• **Instruction**:
In two sentences, sum up the passage below on Article 6 of the Paris Agreement.

• **Reading passage**:

* * *

The implementation of Article 6 of the Paris Agreement (Article 6) shifts attention from “why” to “how,” with an expected pivot from voluntary markets to compliance uses. Internationally Transferred Mitigation Outcomes (ITMO, crédits transférés internationalement) take a central role once a Corresponding Adjustment (CA, ajustement correspondant) confirms bilateral accounting between countries. National trajectories defined by Nationally Determined Contributions (NDC, contributions déterminées au niveau national) structure the balance between import needs for reductions and export capacities. Early aggregated sovereign announcements exceed 87 Mt of purchases by 2030, while the rise of domestic markets broadens the buyer base.
From PACM standardization to bilateral granularity
The Paris Agreement Crediting Mechanism (PACM, mécanisme de créditing de l’Accord de Paris) offers a standardized path for registration and issuance, open to private developers and sovereign or corporate buyers. More than 1,000 projects have been filed under this window, with traceability consolidated by the United Nations Framework Convention on Climate Change (UNFCCC, Convention-cadre des Nations unies sur les changements climatiques). In parallel, Article 6.2 relies on bilateral arrangements, from government-to-government (G2G, gouvernement à gouvernement) to “trade lanes” enabling business-to-government (B2G, entreprise-État) or business-to-business (B2B, entre entreprises) transactions when local regulation allows. To date, 103 Article 6.2 agreements signed or in progress involve more than 60 jurisdictions, signaling a multiplication of exchange corridors with differentiated specifications.

* * *

• **Given data**:
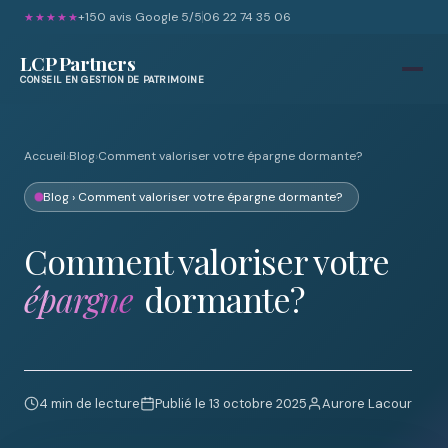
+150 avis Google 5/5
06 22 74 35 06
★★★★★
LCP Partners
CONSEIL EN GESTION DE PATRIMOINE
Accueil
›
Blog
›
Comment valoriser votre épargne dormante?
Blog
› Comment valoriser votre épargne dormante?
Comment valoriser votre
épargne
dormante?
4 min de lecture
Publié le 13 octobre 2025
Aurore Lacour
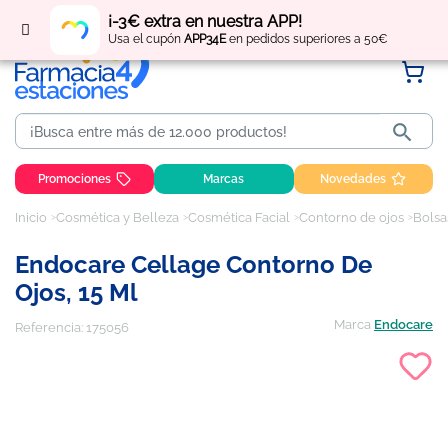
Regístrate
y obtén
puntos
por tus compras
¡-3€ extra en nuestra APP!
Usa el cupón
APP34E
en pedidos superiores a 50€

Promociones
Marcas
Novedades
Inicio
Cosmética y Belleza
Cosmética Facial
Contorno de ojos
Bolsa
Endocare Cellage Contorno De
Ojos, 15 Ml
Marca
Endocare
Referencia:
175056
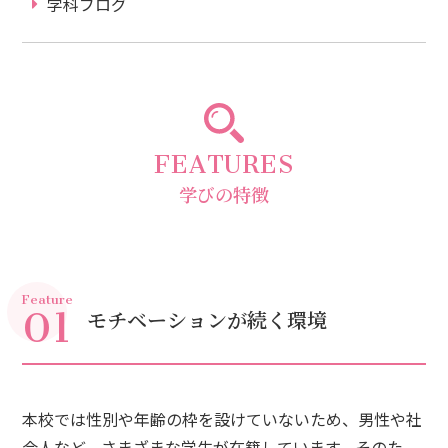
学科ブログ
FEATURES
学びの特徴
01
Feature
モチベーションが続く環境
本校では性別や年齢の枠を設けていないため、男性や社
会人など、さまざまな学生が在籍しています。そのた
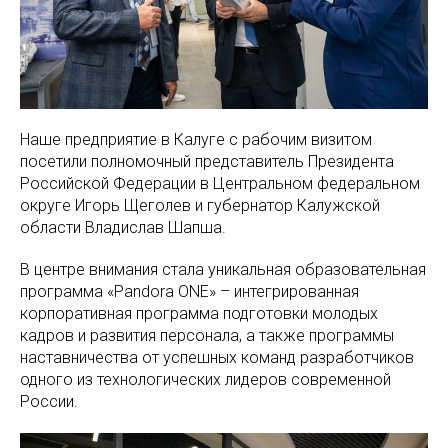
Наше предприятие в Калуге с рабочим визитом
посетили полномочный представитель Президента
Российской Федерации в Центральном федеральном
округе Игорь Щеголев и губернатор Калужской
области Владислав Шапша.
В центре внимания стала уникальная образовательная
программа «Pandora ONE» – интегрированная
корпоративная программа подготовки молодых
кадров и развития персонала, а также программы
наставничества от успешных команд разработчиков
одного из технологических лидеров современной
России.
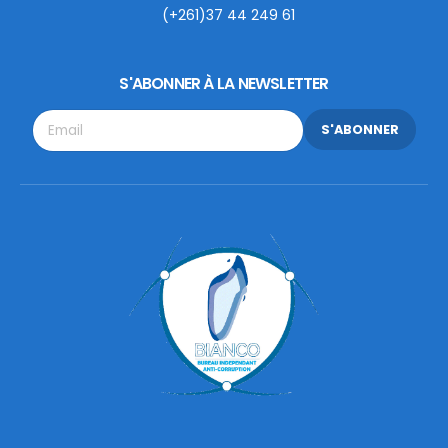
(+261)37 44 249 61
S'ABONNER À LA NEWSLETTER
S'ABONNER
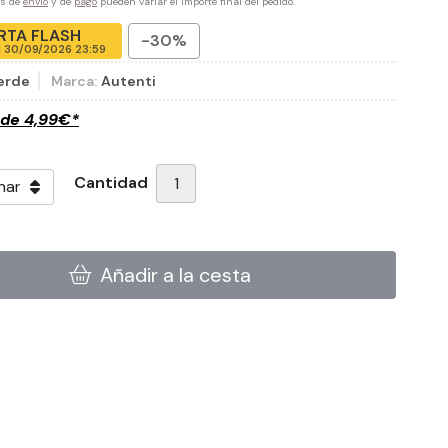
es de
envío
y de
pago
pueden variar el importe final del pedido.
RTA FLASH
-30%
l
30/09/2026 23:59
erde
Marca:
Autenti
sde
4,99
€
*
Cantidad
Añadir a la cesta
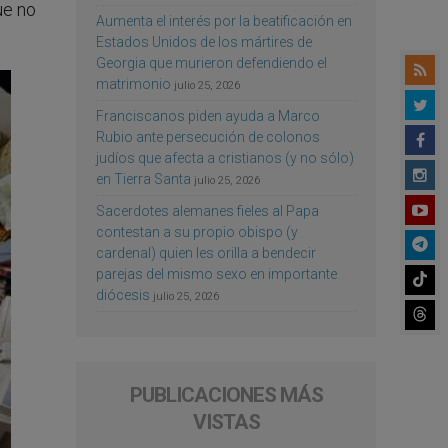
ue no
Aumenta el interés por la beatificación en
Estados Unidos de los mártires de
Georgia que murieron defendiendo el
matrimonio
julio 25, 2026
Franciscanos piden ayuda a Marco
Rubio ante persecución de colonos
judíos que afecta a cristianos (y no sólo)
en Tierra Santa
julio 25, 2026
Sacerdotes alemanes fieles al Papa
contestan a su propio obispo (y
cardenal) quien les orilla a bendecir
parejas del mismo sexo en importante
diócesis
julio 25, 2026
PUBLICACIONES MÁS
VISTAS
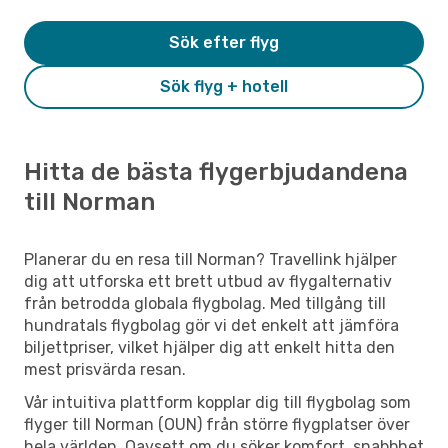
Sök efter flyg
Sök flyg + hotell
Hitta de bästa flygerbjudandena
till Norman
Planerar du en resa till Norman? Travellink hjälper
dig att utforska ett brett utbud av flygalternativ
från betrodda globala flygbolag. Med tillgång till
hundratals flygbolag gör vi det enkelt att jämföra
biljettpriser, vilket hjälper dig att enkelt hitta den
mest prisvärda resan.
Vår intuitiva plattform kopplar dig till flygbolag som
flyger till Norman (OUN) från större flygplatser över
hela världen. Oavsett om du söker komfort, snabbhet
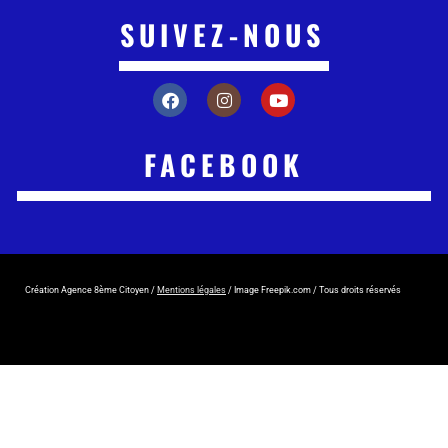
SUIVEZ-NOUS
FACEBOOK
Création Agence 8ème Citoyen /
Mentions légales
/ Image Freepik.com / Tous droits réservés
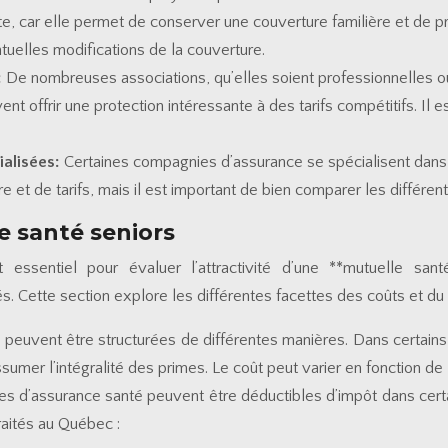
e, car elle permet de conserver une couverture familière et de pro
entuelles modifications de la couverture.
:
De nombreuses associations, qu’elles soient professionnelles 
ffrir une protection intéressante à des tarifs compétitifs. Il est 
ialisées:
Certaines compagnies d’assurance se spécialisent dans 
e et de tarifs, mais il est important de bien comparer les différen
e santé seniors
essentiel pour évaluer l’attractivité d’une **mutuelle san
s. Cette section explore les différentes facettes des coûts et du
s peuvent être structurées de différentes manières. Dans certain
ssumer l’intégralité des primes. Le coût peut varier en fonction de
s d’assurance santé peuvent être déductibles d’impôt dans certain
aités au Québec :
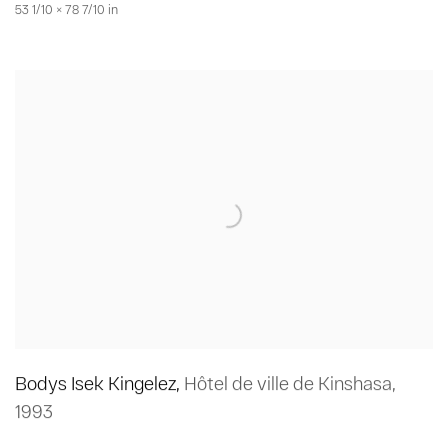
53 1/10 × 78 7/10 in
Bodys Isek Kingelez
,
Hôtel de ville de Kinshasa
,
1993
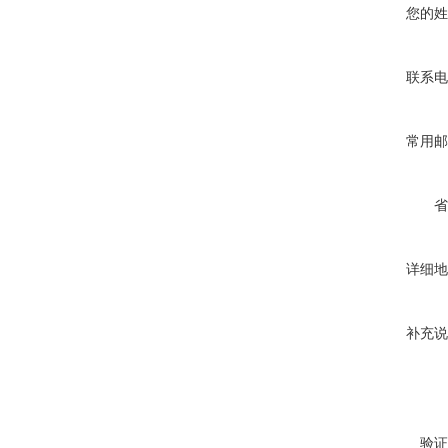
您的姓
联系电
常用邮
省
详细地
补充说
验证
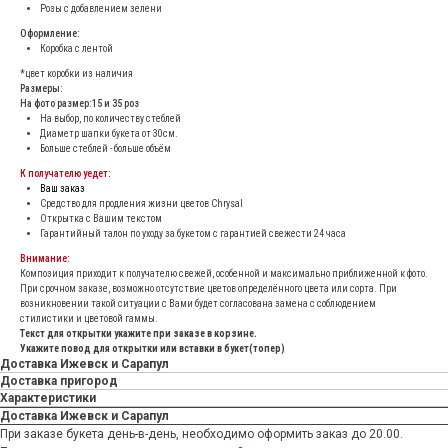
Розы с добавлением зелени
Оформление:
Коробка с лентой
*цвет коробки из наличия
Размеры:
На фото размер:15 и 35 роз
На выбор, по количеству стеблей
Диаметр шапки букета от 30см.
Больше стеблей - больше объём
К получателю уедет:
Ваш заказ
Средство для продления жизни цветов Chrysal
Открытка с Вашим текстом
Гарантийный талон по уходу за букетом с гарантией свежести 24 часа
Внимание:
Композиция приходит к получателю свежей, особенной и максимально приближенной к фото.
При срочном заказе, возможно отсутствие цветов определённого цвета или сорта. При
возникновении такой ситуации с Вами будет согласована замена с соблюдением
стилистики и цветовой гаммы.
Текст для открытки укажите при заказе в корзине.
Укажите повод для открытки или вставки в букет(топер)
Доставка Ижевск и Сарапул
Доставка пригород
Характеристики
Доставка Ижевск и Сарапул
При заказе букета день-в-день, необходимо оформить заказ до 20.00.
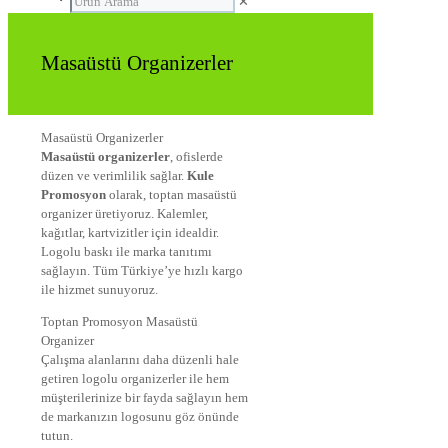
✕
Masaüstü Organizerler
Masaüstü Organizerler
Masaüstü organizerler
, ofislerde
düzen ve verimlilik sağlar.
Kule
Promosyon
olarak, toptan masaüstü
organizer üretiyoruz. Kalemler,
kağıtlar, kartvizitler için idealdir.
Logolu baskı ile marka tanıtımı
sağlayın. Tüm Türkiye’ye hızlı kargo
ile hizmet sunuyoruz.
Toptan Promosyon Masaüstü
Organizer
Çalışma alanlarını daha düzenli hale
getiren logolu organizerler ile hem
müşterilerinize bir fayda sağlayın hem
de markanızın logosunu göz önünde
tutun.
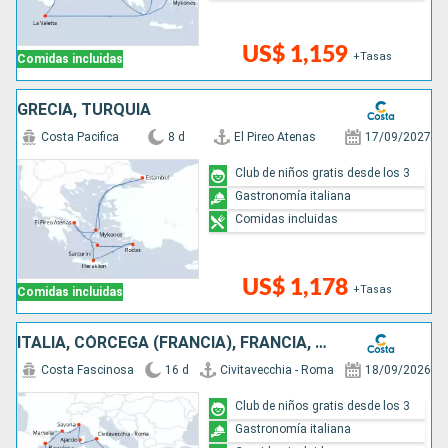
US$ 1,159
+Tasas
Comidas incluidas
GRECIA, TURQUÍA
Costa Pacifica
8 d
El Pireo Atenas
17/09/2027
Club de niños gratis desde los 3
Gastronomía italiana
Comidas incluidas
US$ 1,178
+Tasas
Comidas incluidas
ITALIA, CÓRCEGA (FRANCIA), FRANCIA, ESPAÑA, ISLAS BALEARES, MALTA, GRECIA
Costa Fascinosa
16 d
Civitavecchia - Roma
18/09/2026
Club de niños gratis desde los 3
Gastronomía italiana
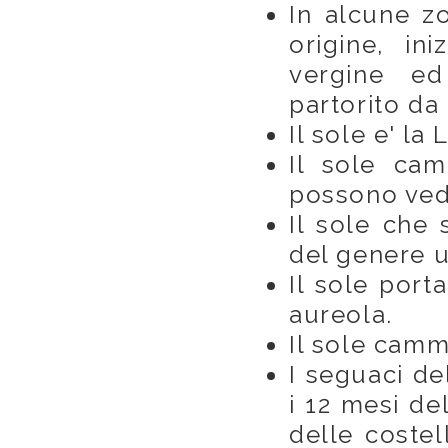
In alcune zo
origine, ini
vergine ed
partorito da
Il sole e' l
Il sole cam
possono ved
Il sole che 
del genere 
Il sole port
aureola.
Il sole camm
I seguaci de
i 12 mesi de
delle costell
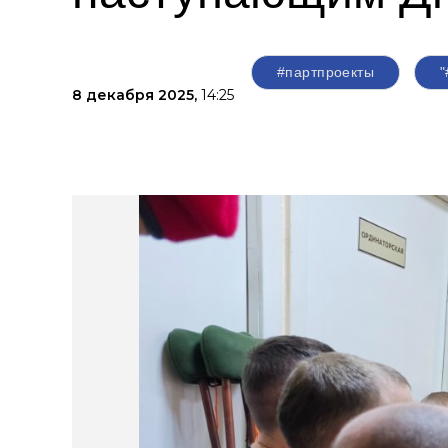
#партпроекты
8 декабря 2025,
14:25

* * *

• **Output for this exercise**:
Putting Article 6 of the Paris Agreement into practice shifts the focus from "why" to "how," with internationally transferred mitigation outcomes taking a central role once a corresponding adjustment confirms bilateral accounting, and early sovereign announcements exceeding 87 Mt of purchases by 2030. The Paris Agreement Crediting Mechanism offers a standardized path for registration and issuance, with more than 1,000 projects filed, while Article 6.2 relies on bilateral arrangements, with 103 agreements signed or in progress involving more than 60 jurisdictions.